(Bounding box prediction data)

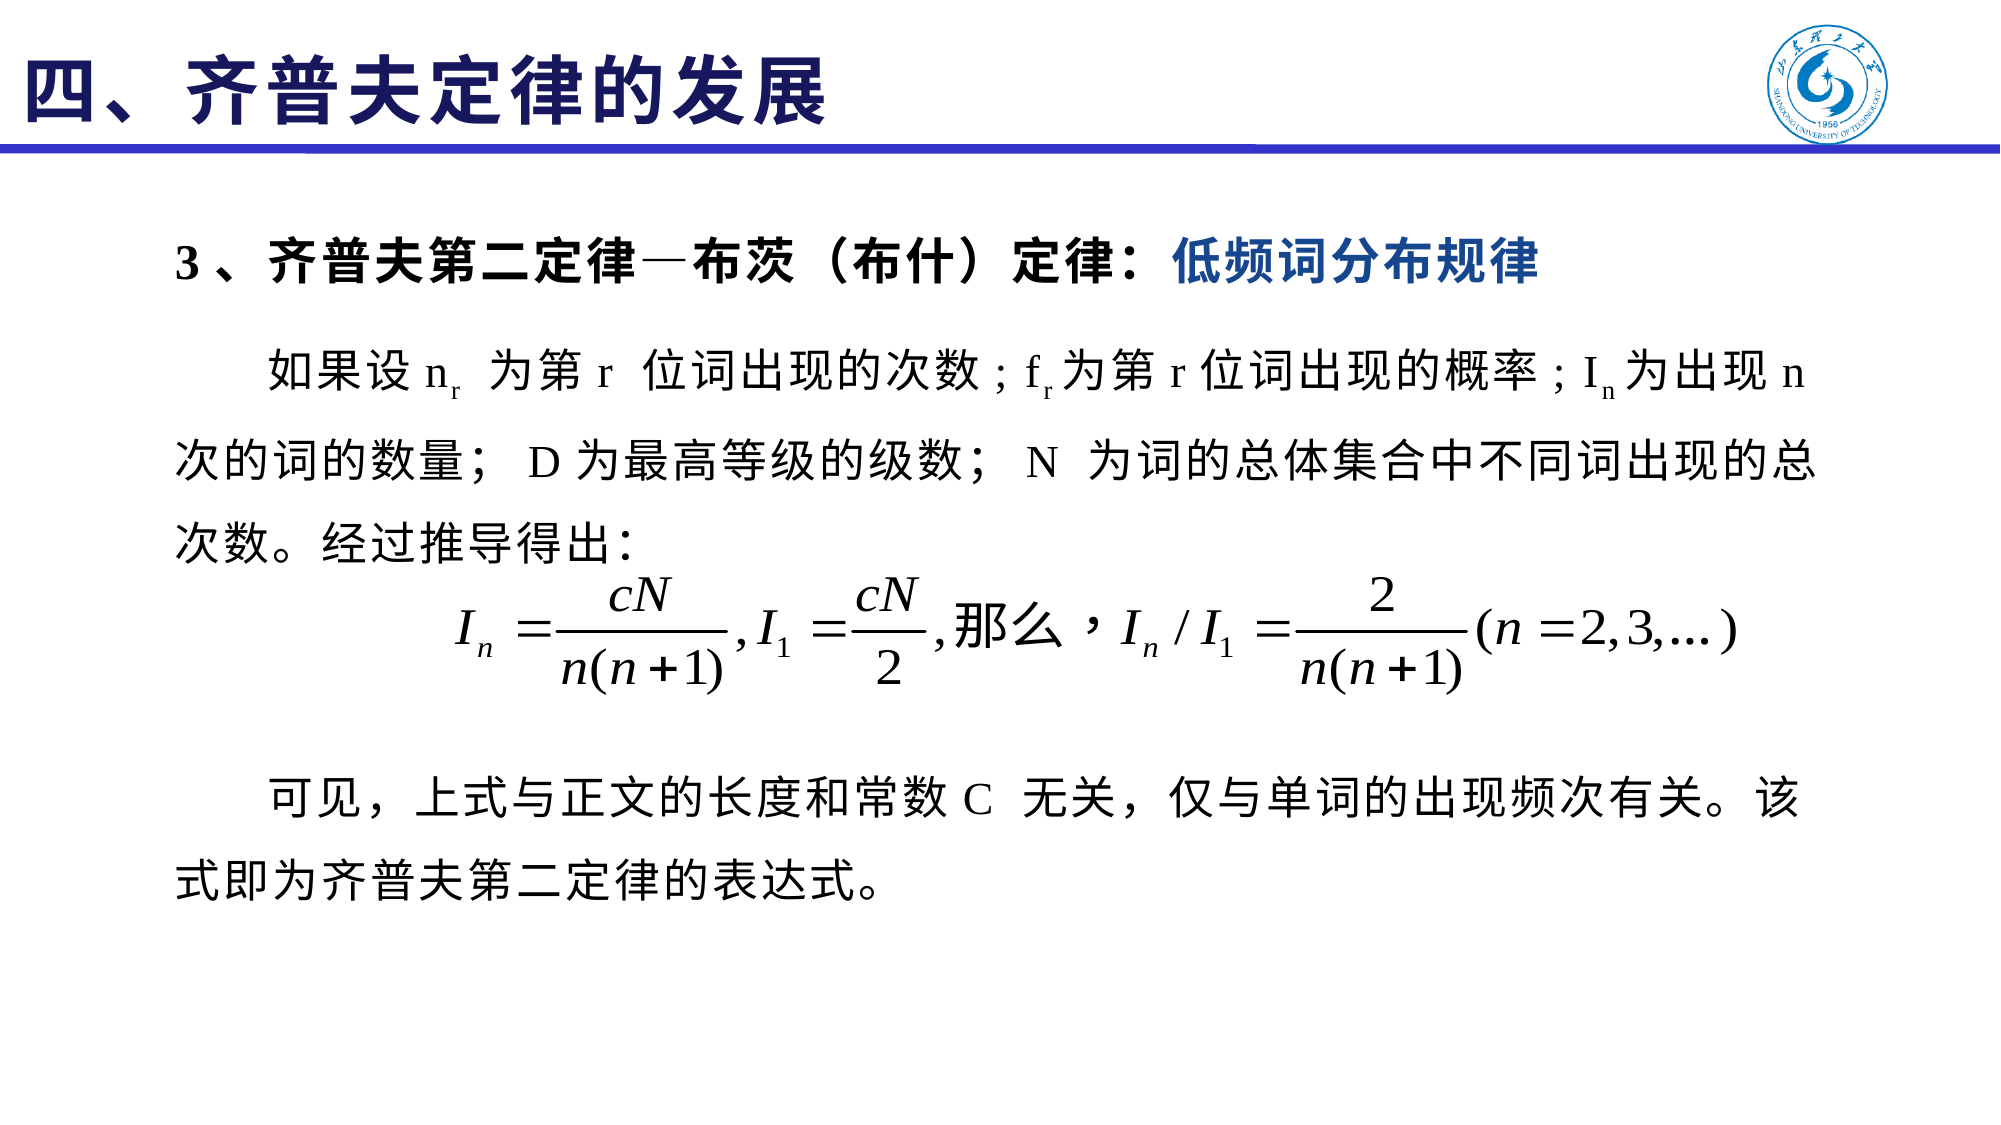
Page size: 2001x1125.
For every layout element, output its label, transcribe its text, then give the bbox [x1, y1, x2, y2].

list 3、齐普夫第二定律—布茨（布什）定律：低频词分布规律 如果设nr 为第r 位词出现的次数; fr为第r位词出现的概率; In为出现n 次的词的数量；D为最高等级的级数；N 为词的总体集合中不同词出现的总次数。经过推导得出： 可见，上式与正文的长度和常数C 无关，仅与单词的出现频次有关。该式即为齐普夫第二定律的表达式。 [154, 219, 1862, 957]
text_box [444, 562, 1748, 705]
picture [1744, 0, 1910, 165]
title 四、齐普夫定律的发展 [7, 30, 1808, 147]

WHAT IS BEING ASKED: A faithful, complete copy of the records above is required, one that contains no pictures.

WRITTEN ANSWER:
Page size: 2001x1125.
For every layout element, output its label, transcribe its text, then give the bbox [x1, y1, x2, y2].

list 3、齐普夫第二定律—布茨（布什）定律：低频词分布规律 如果设nr 为第r 位词出现的次数; fr为第r位词出现的概率; In为出现n 次的词的数量；D为最高等级的级数；N 为词的总体集合中不同词出现的总次数。经过推导得出： 可见，上式与正文的长度和常数C 无关，仅与单词的出现频次有关。该式即为齐普夫第二定律的表达式。 [154, 219, 1862, 957]
text_box [444, 562, 1748, 705]
picture [1744, 0, 1910, 165]
title 四、齐普夫定律的发展 [7, 30, 1808, 147]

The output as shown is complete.